(Your goal) Count every line in the entries below that contains the word "down", and give only that number.

(The records)
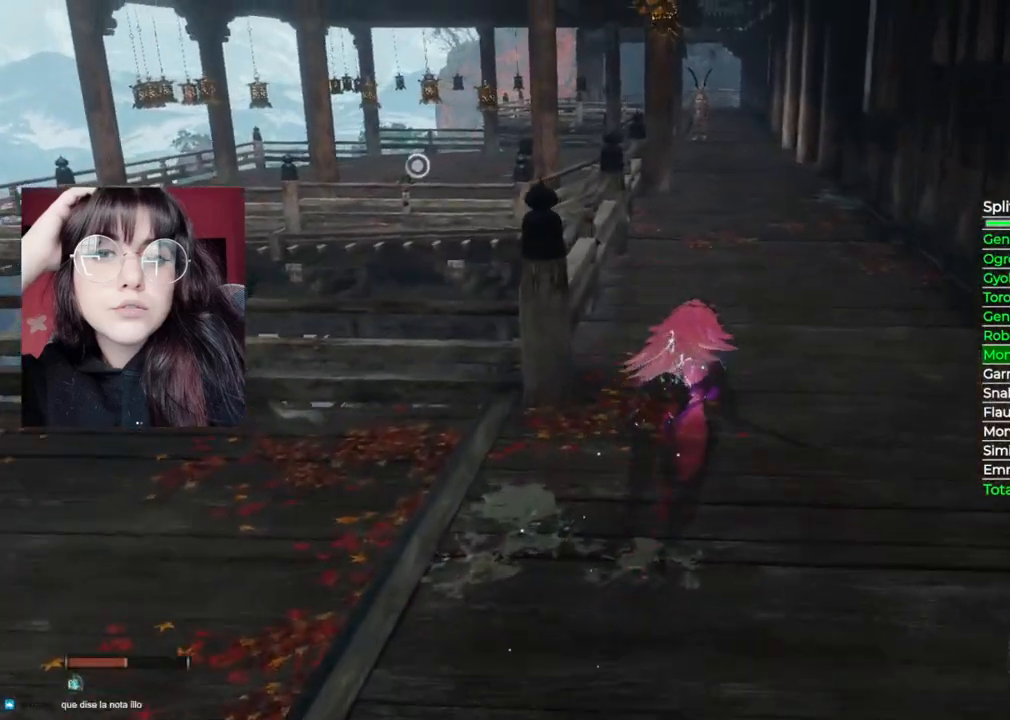
{"buttons": ["B"], "left_stick": "up", "right_stick": "center", "events": [[240, "right_stick", "down-right"], [380, "right_stick", "center"]]}
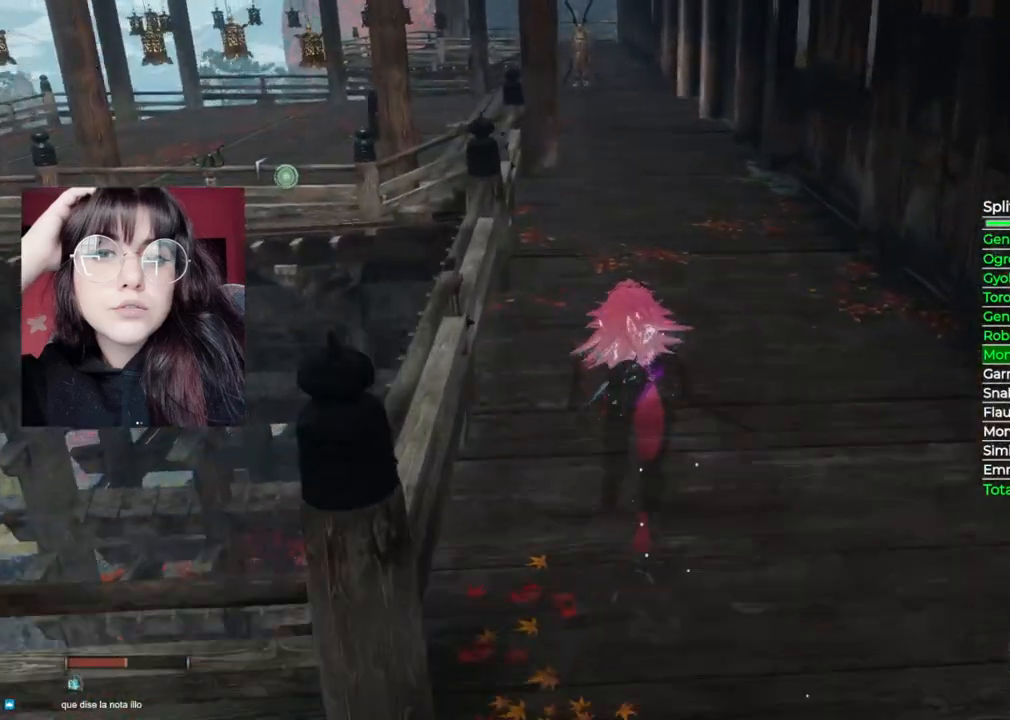
{"buttons": ["B"], "left_stick": "up", "right_stick": "center", "events": []}
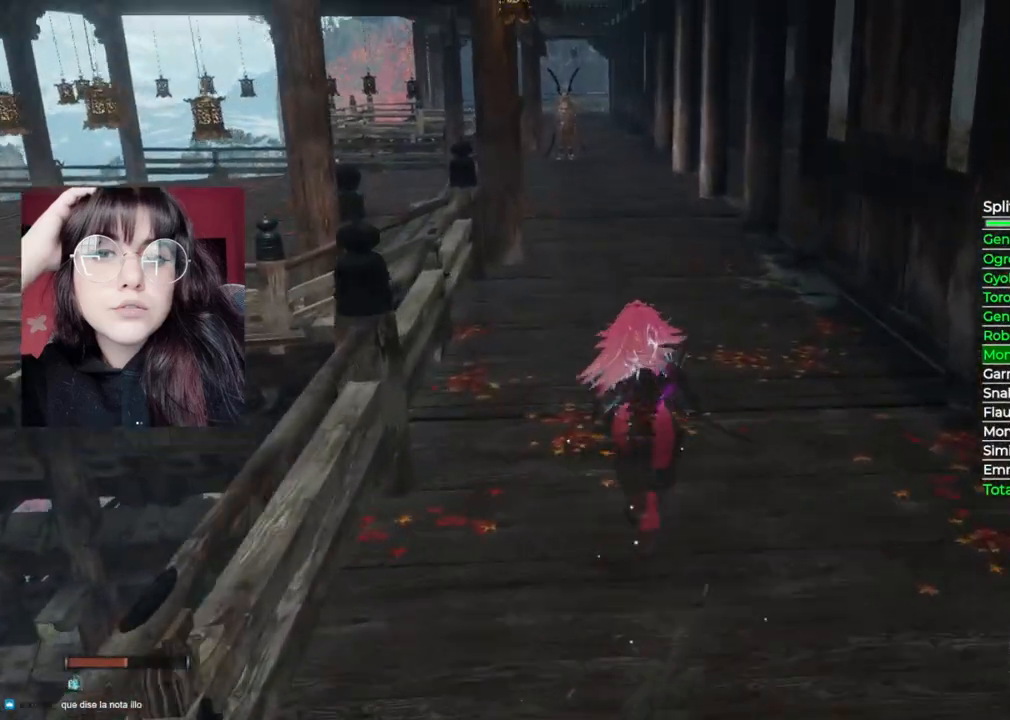
{"buttons": ["B"], "left_stick": "up", "right_stick": "down-right", "events": [[420, "right_stick", "down-right"]]}
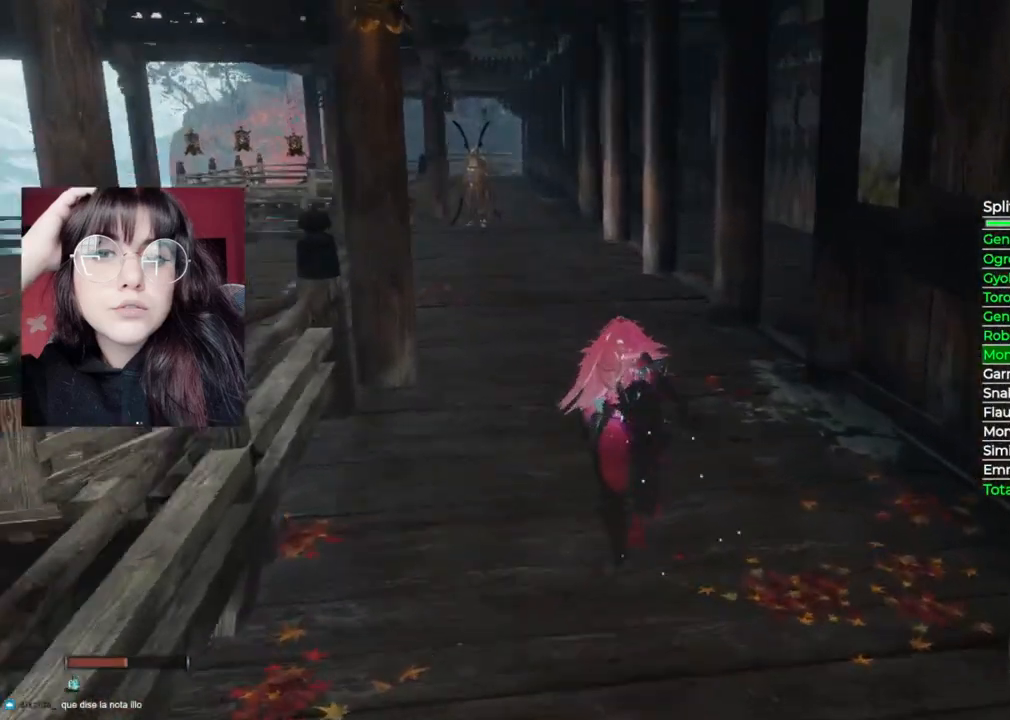
{"buttons": ["B"], "left_stick": "up", "right_stick": "center", "events": [[120, "right_stick", "center"]]}
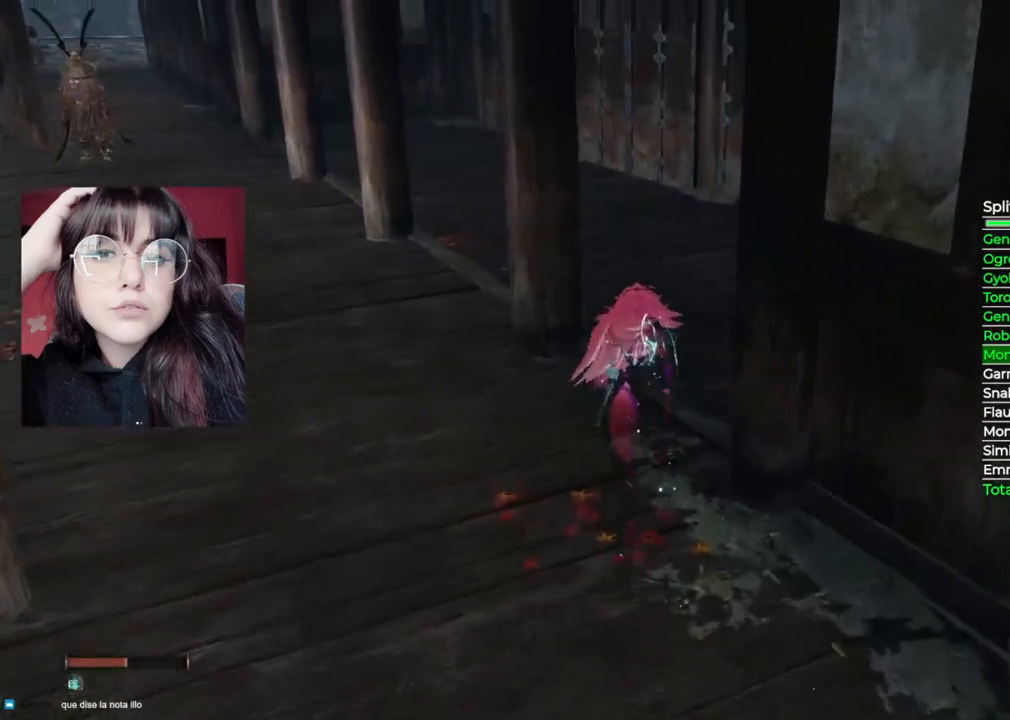
{"buttons": ["B"], "left_stick": "up", "right_stick": "center", "events": []}
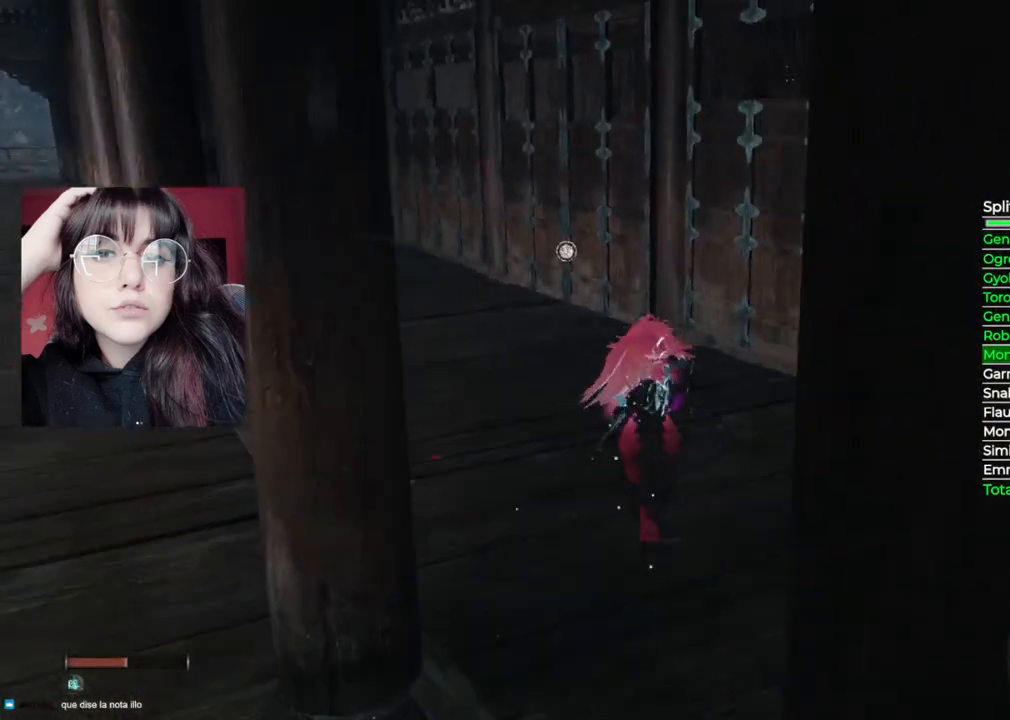
{"buttons": ["B"], "left_stick": "up", "right_stick": "center", "events": [[60, "right_stick", "left"], [220, "right_stick", "center"]]}
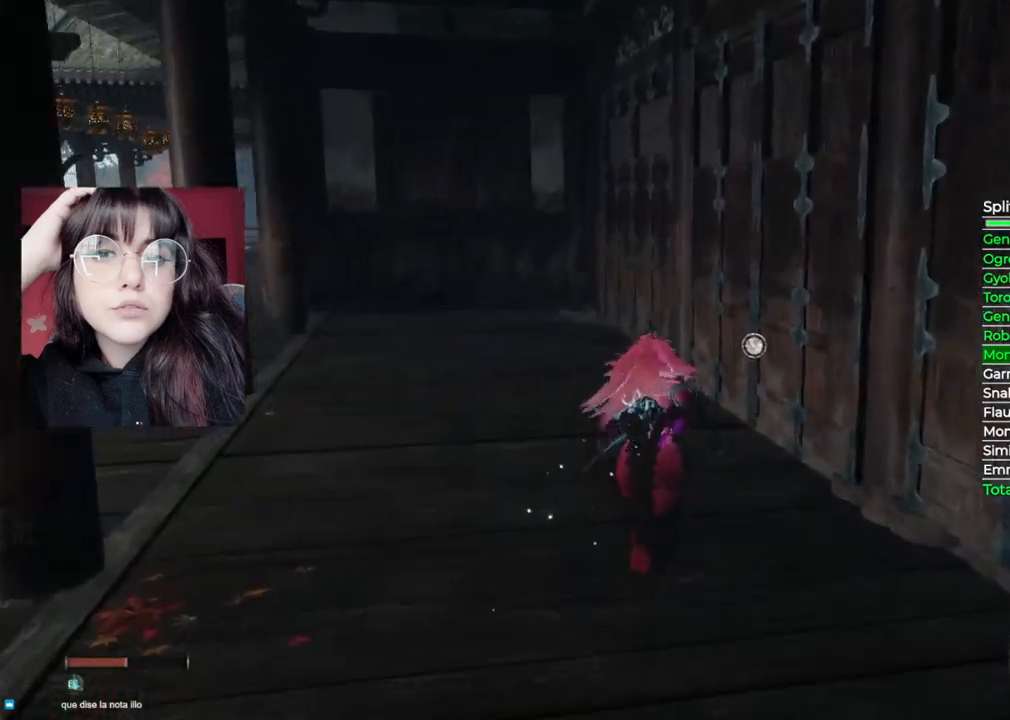
{"buttons": ["B"], "left_stick": "up", "right_stick": "center", "events": [[240, "right_stick", "left"], [380, "right_stick", "center"]]}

(Response for this exercise) 2